1.6 The classification decision in detail

The classifier is the most consequential component of the ingestion pipeline. A misclassification at ingestion time propagates errors to every downstream query.

The rules above are correct for the majority of document content. Three edge cases require additional handling in production:

Paragraphs that contain numbers. A sentence like “Revenue increased 13% to 5.2 million in fiscal 2023, driven by enterprise adoption in APAC” contains both narrative (growth story, regional driver) and factual content (5.2 million, 13%, fiscal 2023). The correct approach is dual-routing: the full paragraph goes to the vector store as narrative context, and the extracted values go to the structured store as facts. The extraction uses regex or NER; the narrative stores the full sentence.

Legal clauses. A clause like “Penalty for data breach: €1,500,000 per incident” reads syntactically like a paragraph — it is short text, not a table. But it carries exact factual content. The classifier should recognise clause patterns (short paragraphs with explicit value assertions) and route them to the structured store, not the vector store.

Document metadata. Document-level information — title, author, date, version — belongs in both the graph store (as document node properties) and the structured store (for exact lookup). It should not go to the vector store at all.

The vaa-core repository contains the full classifier with all edge-case handling, tested against a corpus of financial reports, legal contracts, and clinical documents.
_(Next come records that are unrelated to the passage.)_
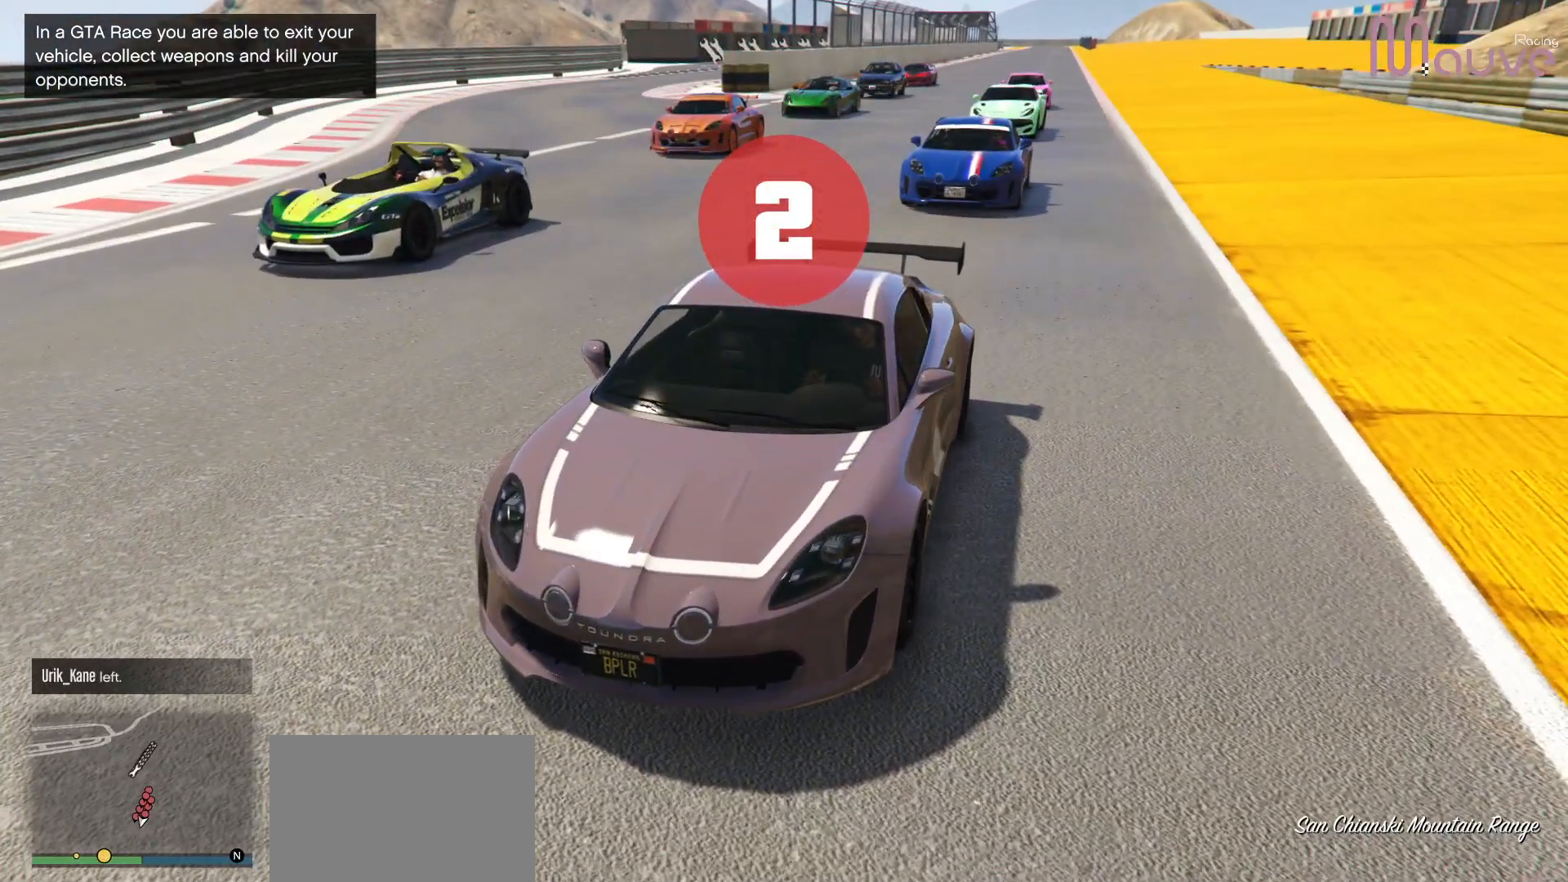
{"buttons": [], "left_stick": "center", "right_stick": "center", "events": []}
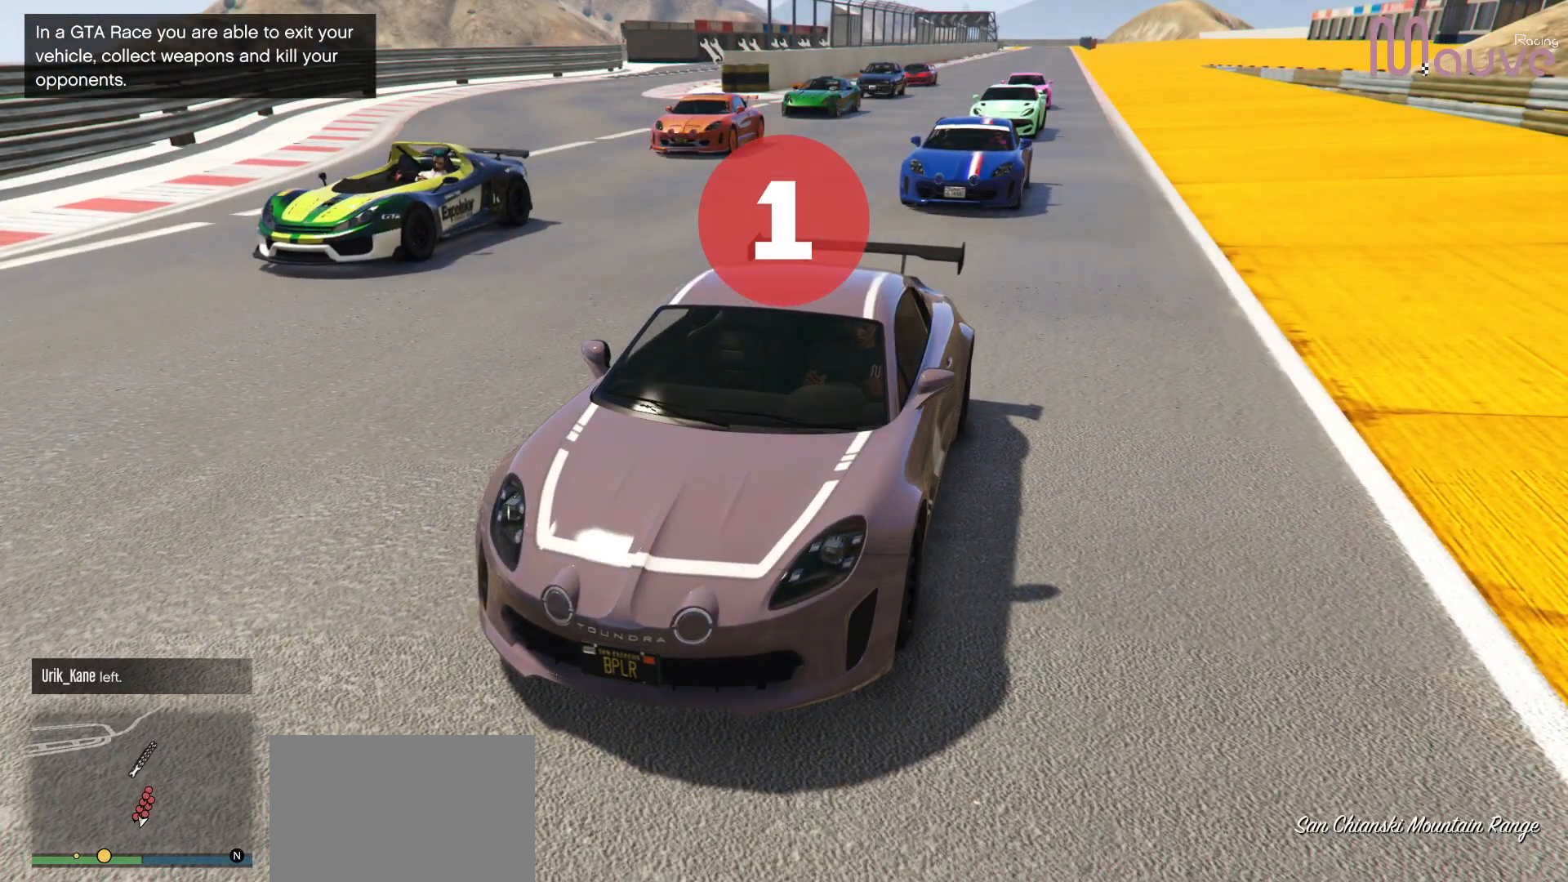
{"buttons": [], "left_stick": "center", "right_stick": "center", "events": []}
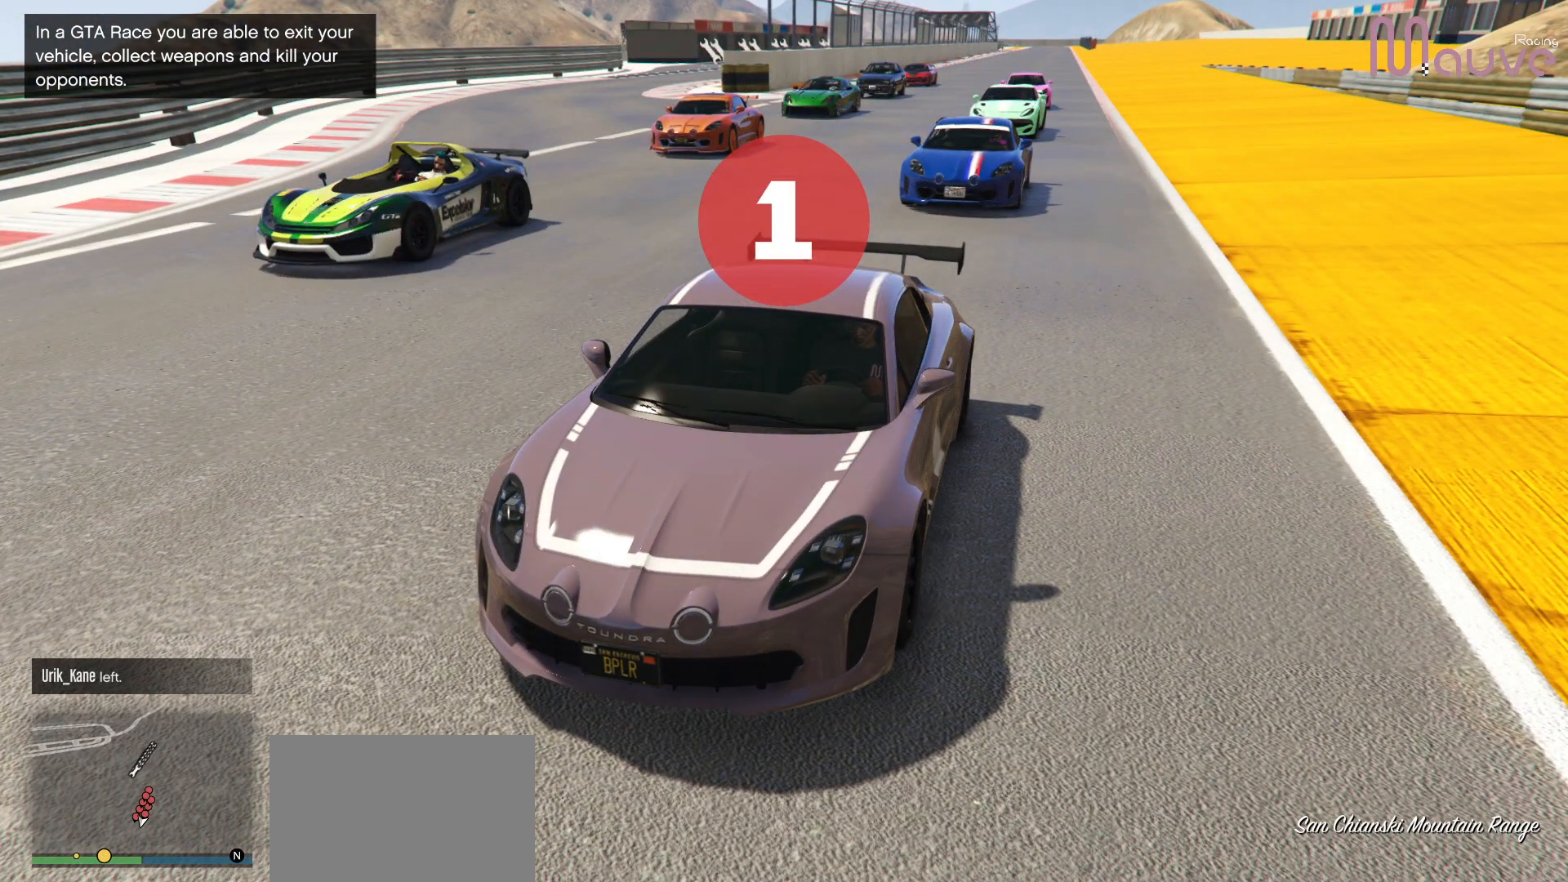
{"buttons": ["Y"], "left_stick": "center", "right_stick": "center", "events": [[350, "Y", "down"]]}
Part 2: Connect and Verify

2.1 The limit of single-document AI

The three-store ingestion pipeline solves precision. It does not, by itself, solve the hardest class of enterprise queries — the ones that require connecting information across multiple documents.

Consider what a legal team actually needs to do when evaluating vendor risk. They need to:

Find the active vendor contract (from a library of hundreds)
Identify the relevant penalty clause in that contract
Check whether that clause references an external regulation
Determine whether recent regulatory updates have changed the applicable threshold
Verify that the vendor’s data handling practices, described in their compliance documentation, meet the contractual requirements

Each of these steps touches a different document. A single-document RAG system can answer questions within a document. It cannot reason across them. It cannot find a vendor by name, retrieve their specific contract, navigate to the penalty section, cross-reference the regulation, and synthesise an answer that traces back to each source.

This is cross-document reasoning. It requires the graph store to track entity relationships across documents, and it requires a retrieval strategy that chains queries rather than executing a single similarity search.

2.2 The CloudSecure example

CloudSecure is the vendor. They process customer payment data on behalf of a European financial institution. In March 2025, CloudSecure reports a data breach affecting 12,000 customer records.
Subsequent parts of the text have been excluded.